Pada suatu sore, saat matahari mulai terbenam, Aji berdiri di bukit kecil di pinggir desa. Ia memandang ke bawah, melihat desanya yang telah bangkit kembali. Ia mendengar suara tawa teman-temannya yang bermain, suara lonceng dari pasar, dan melihat asap tipis dari cerobong- cerobong rumah yang kembali dihuni. Pemandangan itu membuat hatinya hangat.
Seorang temannya mendekatinya, memegang sebuah bunga liar dan menyerahkannya kepada Aji. "Terima kasih Aji," katanya dengan polos. "Karenamu, desa kita indah lagi."
Aji tersenyum. "Tidak ada yang perlu kau terima kasihkan" katanya. "Kita semua bekerja bersama untuk ini."
Namun, jauh di lubuk hatinya, Aji tahu bahwa apa yang ia lakukan bukan hanya untuk desanya, tetapi juga untuk dirinya sendiri.
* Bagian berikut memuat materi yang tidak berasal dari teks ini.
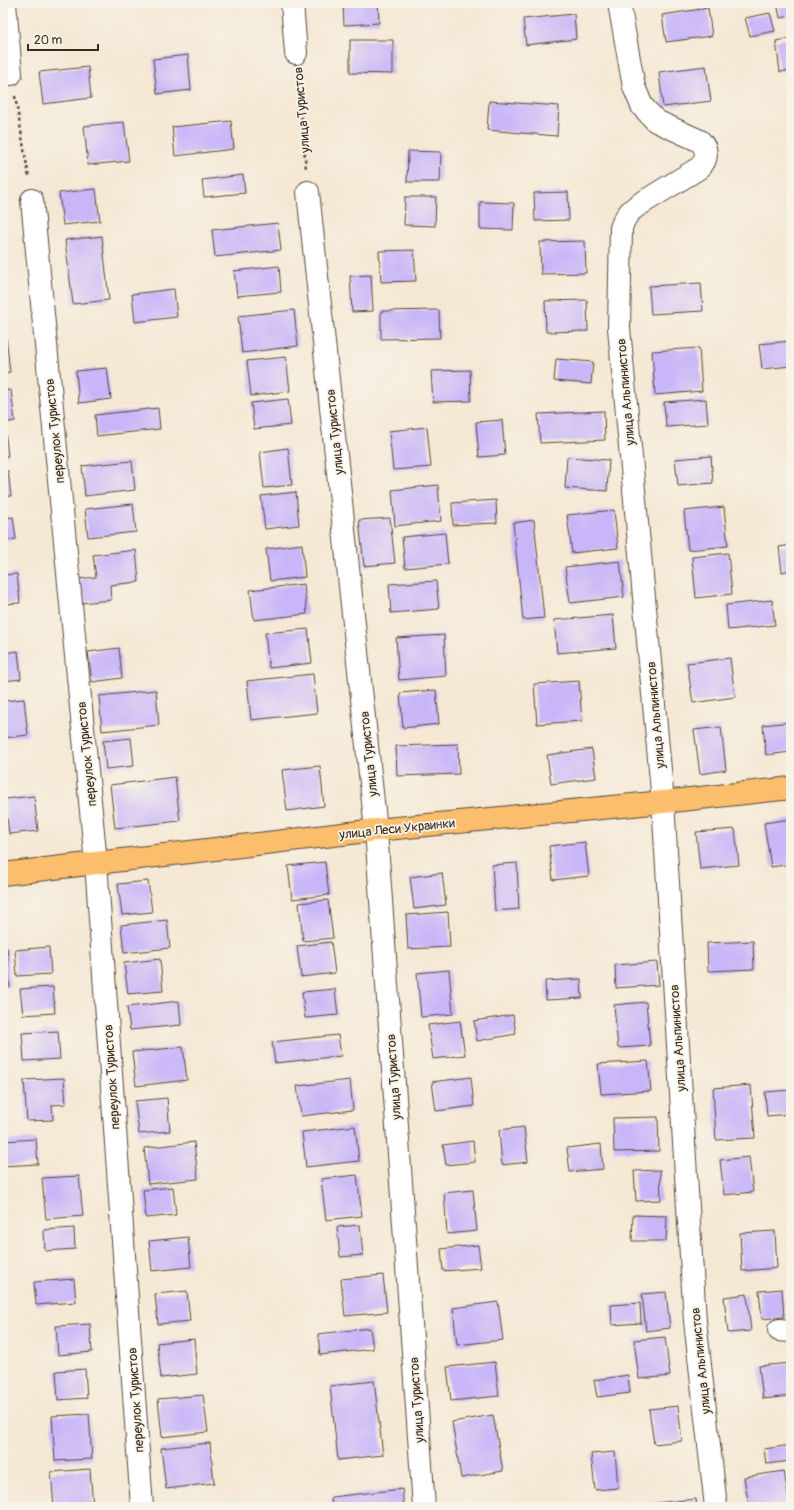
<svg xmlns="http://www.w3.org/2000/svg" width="794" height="1510" viewBox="0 0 794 1510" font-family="Pangolin,sans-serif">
<rect width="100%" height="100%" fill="#f7f3e8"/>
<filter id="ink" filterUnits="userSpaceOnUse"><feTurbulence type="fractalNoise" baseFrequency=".025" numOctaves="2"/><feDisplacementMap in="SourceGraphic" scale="8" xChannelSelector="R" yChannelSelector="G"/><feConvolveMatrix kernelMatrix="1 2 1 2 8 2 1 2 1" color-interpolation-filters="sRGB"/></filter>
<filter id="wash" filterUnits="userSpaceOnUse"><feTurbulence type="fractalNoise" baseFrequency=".012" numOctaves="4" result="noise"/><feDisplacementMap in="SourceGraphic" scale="16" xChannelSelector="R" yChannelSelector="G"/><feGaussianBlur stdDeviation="0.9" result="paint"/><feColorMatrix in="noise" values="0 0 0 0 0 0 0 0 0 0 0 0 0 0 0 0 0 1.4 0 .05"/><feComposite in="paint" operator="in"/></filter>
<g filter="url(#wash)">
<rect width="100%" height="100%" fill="#f5e8d4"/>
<g id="blocks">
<path fill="#c8b6f8" d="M343 3H378L379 23 344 25Z
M777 3H791V16L780 18Z
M708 8 712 36 666 42 662 15Z
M770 13 775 31 750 36 745 18Z
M574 14 576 39 526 45 523 19Z
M791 38V70L780 72 776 41Z
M350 40H393V74L350 73Z
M188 55 191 90 157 94 153 59Z
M706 66 711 101 663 107 659 72Z
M88 67 91 98 43 104 39 72Z
M489 101 559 106 557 136 487 130Z
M231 121 234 149 175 156 172 127Z
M124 122 129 161 88 165 84 126Z
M408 151 441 152 440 182H407Z
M243 175 245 193 204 197 202 180Z
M96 189 100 221 63 225 59 193Z
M568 192 569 220 535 221 534 193Z
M405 197H436L435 226 404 225Z
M480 202 514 203 513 230 480 229Z
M278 223 281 250 215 257 212 230Z
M102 236 109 300 73 304 65 240Z
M585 241 586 273 541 274 540 242Z
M414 250 416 281 381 282 379 251Z
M279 266 281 292 237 296 234 271Z
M371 275 373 311 352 312 350 276Z
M701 283 703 311 651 314 649 286Z
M174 289 177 317 135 322 132 294Z
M587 300 588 331 546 332 545 301Z
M294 310 298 346 242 353 238 316Z
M439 310 440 338 381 339V311Z
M3 336H6L10 372 3 373Z
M791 341V366L762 369 759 344Z
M699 348 702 391 655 395 652 351Z
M286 357 290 391 251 396 247 361Z
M556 359 593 362 591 384 554 381Z
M107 368 111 399 79 403 76 371Z
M470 370 471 401 433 402 431 371Z
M11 390 15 421 3 423V391Z
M288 399 291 425 254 429 251 403Z
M706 399 708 424 666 427 664 402Z
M158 408 160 429 97 436 95 415Z
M604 411 605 440 540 443 538 414Z
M502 420 505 455 479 457 476 422Z
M427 427 431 467 393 470 389 431Z
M3 429H5L8 456 3 457Z
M288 448 292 485 264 488 260 452Z
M711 456 713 483 678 486 675 459Z
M567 457 609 460 607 491 565 488Z
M132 461 135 490 85 496 82 466Z
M3 471H8L11 496H3Z
M438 485 441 521 395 526 392 490Z
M296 492 299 525 265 529 261 496Z
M496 500 497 523 453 525 452 503Z
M133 504 136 532 88 537 85 509Z
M724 507 728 546 688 550 684 511Z
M614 510 618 548 572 553 567 515Z
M13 517 16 539 3 541V518Z
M390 518 395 563 364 566 359 520Z
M534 520 544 618 523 620 513 523Z
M445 533 448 564 405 568 402 537Z
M302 544 305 577 270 581 266 549Z
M791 545V570L782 572 779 547Z
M136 550 139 582 110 585 111 600 81 603 78 579 96 577 93 555Z
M728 553 732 594 696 598 692 557Z
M620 561 624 597 570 603 565 567Z
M17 574 20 603 3 604V575Z
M436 581 439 609 391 613 389 584Z
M304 584 307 614 254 620 250 590Z
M772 600 775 625 728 630 726 605Z
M613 615 616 648 557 653 554 620Z
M308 629 312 663 269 668 265 633Z
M444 635 446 676 399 680 396 638Z
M119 648 122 678 92 682 88 652Z
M18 651 21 679 3 681V653Z
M730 658 735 697 693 703 687 663Z
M313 674 317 713 251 720 247 681Z
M579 681 582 721 537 724 534 684Z
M156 690 159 725 102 731 99 696Z
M436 690 439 724 403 728 400 693Z
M24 699 28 735 3 738V701Z
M791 722V752L766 755 763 725Z
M721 727 726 770 700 774 694 730Z
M131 738 134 766 106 769 103 741Z
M458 744 459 774 397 776 396 746Z
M592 749 596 778 551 784 547 755Z
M320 766 324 806 287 811 282 770Z
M175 777 180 821 115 828 110 785Z
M34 796 38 831 9 834 5 799Z
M791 819V864L771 867 764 823Z
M735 829 739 865 700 869 696 832Z
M585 842 589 876 553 880 549 846Z
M325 862 329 895 292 899 288 866Z
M517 863 519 909 495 911 492 865Z
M442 873 446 905 414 909 410 877Z
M148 881 152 912 122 915 118 884Z
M328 900 333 938 303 941 299 903Z
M448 912 450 947 408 949 406 915Z
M167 920 170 948 124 953 121 925Z
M753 941 754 969 708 971 707 943Z
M331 942 335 973 301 977 297 946Z
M49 947 51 974 17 976 15 950Z
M3 948H7L10 987H3Z
M160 959 163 991 128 994 124 963Z
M657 962 659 985 616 988 615 965Z
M449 970 453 1014 421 1017 417 973Z
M581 979 582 998 546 1000 545 981Z
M53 987 55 1013 23 1015 20 989Z
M335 989 338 1015 305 1018 302 992Z
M179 1001 181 1025 130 1030 127 1007Z
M646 1002 650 1046 618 1048 614 1005Z
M513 1015 516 1034 477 1041 474 1021Z
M460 1021 465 1055 433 1059 428 1025Z
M58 1031 60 1059 24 1061 22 1033Z
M338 1035 341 1056 275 1063 272 1042Z
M183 1047 187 1080 136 1086 132 1052Z
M648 1061 651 1091 601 1094 598 1064Z
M471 1077 474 1106 436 1111 432 1082Z
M64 1078 66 1104 52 1105 53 1120 27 1121 24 1080Z
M350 1080 353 1110 301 1116 297 1086Z
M751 1085 755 1138 716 1140 713 1088Z
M791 1090V1114L767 1116 765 1092Z
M167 1098 170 1131 139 1134 135 1101Z
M658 1117 659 1151 614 1152 613 1118Z
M355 1126 359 1161 306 1167 302 1132Z
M524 1127 528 1162 502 1165 499 1130Z
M36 1139 38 1164 3 1166V1141Z
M473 1141 475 1162 446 1165 443 1145Z
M194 1142 198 1179 148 1184 144 1148Z
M601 1144 603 1169 570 1172 567 1148Z
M749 1157 753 1192 724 1195 720 1160Z
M660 1170 661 1200 636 1201 634 1171Z
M357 1175 362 1216 326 1220 321 1179Z
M79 1176 83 1216 46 1219 42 1178Z
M173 1187 176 1215 146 1218 143 1190Z
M473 1190 477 1231 447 1234 444 1193Z
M633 1215 667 1216 666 1241H632Z
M360 1225 363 1255 340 1257 337 1227Z
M74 1228 75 1249 45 1251 44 1230Z
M775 1231 777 1268 742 1271 740 1233Z
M188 1237 191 1267 152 1271 149 1241Z
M478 1245 481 1268 443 1271 441 1249Z
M383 1275 387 1312 345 1316 341 1279Z
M74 1279 76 1302 36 1305 34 1282Z
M782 1289 784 1317 762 1319 759 1291Z
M187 1291 190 1321 158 1324 155 1294Z
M666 1292 670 1328 646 1331 642 1294Z
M747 1294 751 1331 728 1333 724 1297Z
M498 1302 503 1340 457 1345 453 1308Z
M640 1303 641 1323 612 1325 611 1305Z
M90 1324 92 1352 58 1355 56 1326Z
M370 1328 373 1349 320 1355 318 1334Z
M665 1337 670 1376 639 1379 634 1340Z
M194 1339 197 1374 161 1378 157 1343Z
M495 1362 499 1396 451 1401 447 1367Z
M790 1363 791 1396 763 1399 759 1366Z
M85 1369 87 1398 58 1400 56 1371Z
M628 1375 630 1393 597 1397 594 1380Z
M374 1381 383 1455 338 1460 330 1386Z
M203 1395 208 1432 162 1437 158 1399Z
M678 1406 682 1441 654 1444 649 1409Z
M89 1414 92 1459 55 1461 52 1416Z
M493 1415 503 1471 461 1478 452 1422Z
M210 1443 214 1483 166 1489 161 1448Z
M791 1445V1461L766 1464 764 1449Z
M615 1452 618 1488 595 1490 591 1454Z
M90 1469 93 1507H54L51 1472Z
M784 1471 790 1507H749L744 1477Z
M402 1489 404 1507H332L331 1497Z
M696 1499 697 1507H646V1504Z"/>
</g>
</g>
<g filter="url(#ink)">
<use href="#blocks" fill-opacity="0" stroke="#574639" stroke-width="1"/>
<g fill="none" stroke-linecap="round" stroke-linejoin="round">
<g stroke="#574639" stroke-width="24">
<path id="minor" d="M5 3 11 74
M292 3 296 53
M619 3 634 87 642 106 656 121 700 141C708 149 708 160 699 168L637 206C628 212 624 218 621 228L619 328 663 802 695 1321 716 1507
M308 192 376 830 424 1507
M32 200 96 863 142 1507
M779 1330 791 1331"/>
</g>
<g stroke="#574639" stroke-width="24">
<path id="major" d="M3 874 376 830 663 802 791 788"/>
</g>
<path stroke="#574639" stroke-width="2.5" stroke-dasharray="3 3" stroke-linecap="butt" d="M298 75 306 170
M15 96 29 178"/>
<use href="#minor" stroke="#fff" stroke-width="22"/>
<use href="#major" stroke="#fabe6d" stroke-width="22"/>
</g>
</g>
<g text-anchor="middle" stroke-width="3.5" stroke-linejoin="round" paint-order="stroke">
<g font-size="13" fill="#3b2a1e" stroke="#f7f3e8">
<text transform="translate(301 110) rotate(-95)" y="5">улица Туристов</text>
<text transform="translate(625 392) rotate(-95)" y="5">улица Альпинистов</text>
<text transform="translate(54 431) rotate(-96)" y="5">переулок Туристов</text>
<text transform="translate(334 432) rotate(-96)" y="5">улица Туристов</text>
<text transform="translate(655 715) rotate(-95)" y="5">улица Альпинистов</text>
<text transform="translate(86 754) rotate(-96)" y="5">переулок Туристов</text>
<text transform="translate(368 754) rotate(-96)" y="5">улица Туристов</text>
<text transform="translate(397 828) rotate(-6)" y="5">улица Леси Украинки</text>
<text transform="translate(677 1038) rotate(-94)" y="5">улица Альпинистов</text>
<text transform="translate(111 1077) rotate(-94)" y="5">переулок Туристов</text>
<text transform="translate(393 1077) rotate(-94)" y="5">улица Туристов</text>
<text transform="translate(700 1361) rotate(-96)" y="5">улица Альпинистов</text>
<text transform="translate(135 1400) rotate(-94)" y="5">переулок Туристов</text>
<text transform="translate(416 1400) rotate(-94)" y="5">улица Туристов</text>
</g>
</g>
<rect width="794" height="1510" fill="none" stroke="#f7f3e8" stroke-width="16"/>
<path d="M28 44v6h70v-6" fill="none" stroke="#3b2a1e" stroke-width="2"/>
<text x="34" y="44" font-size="12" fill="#3b2a1e" stroke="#f7f3e8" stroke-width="3" paint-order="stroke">20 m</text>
</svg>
Dengan membantu orang lain, ia telah menemukan kedamaian yang selama ini ia cari.
Malam itu, saat bintang-bintang mulai muncul di langit, Aji duduk sendirian di depan rumahnya. Ia menatap ke atas, mengingat kedua orang tuanya dan semua kesulitan yang telah ia lalui. Air mata mengalir di pipinya, bukan karena kesedihan, tetapi karena rasa syukur yang mendalam.
Sejak saat itu, desa kecil yang dulu penuh prasangka berubah menjadi tempat yang penuh harapan dan persaudaraan. Dan Aji, yang dulu dianggap sebagai beban, kini dikenang sebagai pahlawan sejati.